[Provided data — start]

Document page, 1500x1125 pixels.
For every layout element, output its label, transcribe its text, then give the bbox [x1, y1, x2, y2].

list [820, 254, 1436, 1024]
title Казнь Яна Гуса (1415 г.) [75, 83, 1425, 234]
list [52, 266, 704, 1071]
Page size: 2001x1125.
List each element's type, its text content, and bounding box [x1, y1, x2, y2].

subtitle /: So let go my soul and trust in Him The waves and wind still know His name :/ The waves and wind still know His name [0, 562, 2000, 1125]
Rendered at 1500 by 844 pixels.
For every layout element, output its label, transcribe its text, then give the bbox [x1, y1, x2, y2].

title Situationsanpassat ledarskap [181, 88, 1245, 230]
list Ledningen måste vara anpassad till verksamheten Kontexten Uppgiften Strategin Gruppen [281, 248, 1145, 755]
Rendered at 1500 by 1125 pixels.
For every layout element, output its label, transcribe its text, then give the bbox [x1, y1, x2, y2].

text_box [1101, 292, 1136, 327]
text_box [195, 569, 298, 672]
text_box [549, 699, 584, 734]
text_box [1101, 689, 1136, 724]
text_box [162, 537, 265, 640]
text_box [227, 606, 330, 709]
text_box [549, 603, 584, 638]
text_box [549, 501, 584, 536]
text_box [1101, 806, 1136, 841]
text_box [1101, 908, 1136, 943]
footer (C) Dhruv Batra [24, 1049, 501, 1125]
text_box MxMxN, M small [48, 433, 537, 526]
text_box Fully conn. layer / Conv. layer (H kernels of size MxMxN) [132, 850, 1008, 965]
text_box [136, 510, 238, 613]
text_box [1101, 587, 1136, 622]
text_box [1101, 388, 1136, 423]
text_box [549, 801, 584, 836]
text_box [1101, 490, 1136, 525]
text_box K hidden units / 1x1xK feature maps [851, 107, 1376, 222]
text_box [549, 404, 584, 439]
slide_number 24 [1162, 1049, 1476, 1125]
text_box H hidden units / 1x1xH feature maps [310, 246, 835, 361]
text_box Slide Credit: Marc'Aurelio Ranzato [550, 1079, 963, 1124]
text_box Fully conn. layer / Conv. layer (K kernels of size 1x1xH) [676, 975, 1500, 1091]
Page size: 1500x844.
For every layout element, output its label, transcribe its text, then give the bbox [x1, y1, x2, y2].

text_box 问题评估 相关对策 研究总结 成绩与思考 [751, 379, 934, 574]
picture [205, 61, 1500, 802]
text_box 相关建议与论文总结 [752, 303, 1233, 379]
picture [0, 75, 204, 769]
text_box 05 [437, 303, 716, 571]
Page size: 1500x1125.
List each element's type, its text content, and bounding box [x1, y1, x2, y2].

[Provided data — finish]

What to do>
Retype every record above exactly as it stands.

Solution for this problem>
Document page, 1500x1125 pixels.
For every layout element, output its label, transcribe its text, then give the bbox [x1, y1, x2, y2].

list [820, 254, 1436, 1024]
title Казнь Яна Гуса (1415 г.) [75, 83, 1425, 234]
list [52, 266, 704, 1071]
Page size: 2001x1125.
List each element's type, its text content, and bounding box [x1, y1, x2, y2].

subtitle /: So let go my soul and trust in Him The waves and wind still know His name :/ The waves and wind still know His name [0, 562, 2000, 1125]
Rendered at 1500 by 844 pixels.
For every layout element, output its label, transcribe its text, then give the bbox [x1, y1, x2, y2].

title Situationsanpassat ledarskap [181, 88, 1245, 230]
list Ledningen måste vara anpassad till verksamheten Kontexten Uppgiften Strategin Gruppen [281, 248, 1145, 755]
Rendered at 1500 by 1125 pixels.
For every layout element, output its label, transcribe its text, then give the bbox [x1, y1, x2, y2].

text_box [1101, 292, 1136, 327]
text_box [195, 569, 298, 672]
text_box [549, 699, 584, 734]
text_box [1101, 689, 1136, 724]
text_box [162, 537, 265, 640]
text_box [227, 606, 330, 709]
text_box [549, 603, 584, 638]
text_box [549, 501, 584, 536]
text_box [1101, 806, 1136, 841]
text_box [1101, 908, 1136, 943]
footer (C) Dhruv Batra [24, 1049, 501, 1125]
text_box MxMxN, M small [48, 433, 537, 526]
text_box Fully conn. layer / Conv. layer (H kernels of size MxMxN) [132, 850, 1008, 965]
text_box [136, 510, 238, 613]
text_box [1101, 587, 1136, 622]
text_box [1101, 388, 1136, 423]
text_box [549, 801, 584, 836]
text_box [1101, 490, 1136, 525]
text_box K hidden units / 1x1xK feature maps [851, 107, 1376, 222]
text_box [549, 404, 584, 439]
slide_number 24 [1162, 1049, 1476, 1125]
text_box H hidden units / 1x1xH feature maps [310, 246, 835, 361]
text_box Slide Credit: Marc'Aurelio Ranzato [550, 1079, 963, 1124]
text_box Fully conn. layer / Conv. layer (K kernels of size 1x1xH) [676, 975, 1500, 1091]
Page size: 1500x844.
For every layout element, output its label, transcribe its text, then give the bbox [x1, y1, x2, y2].

text_box 问题评估 相关对策 研究总结 成绩与思考 [751, 379, 934, 574]
picture [205, 61, 1500, 802]
text_box 相关建议与论文总结 [752, 303, 1233, 379]
picture [0, 75, 204, 769]
text_box 05 [437, 303, 716, 571]
Page size: 1500x1125.
List each element's type, its text content, and bounding box [x1, y1, x2, y2].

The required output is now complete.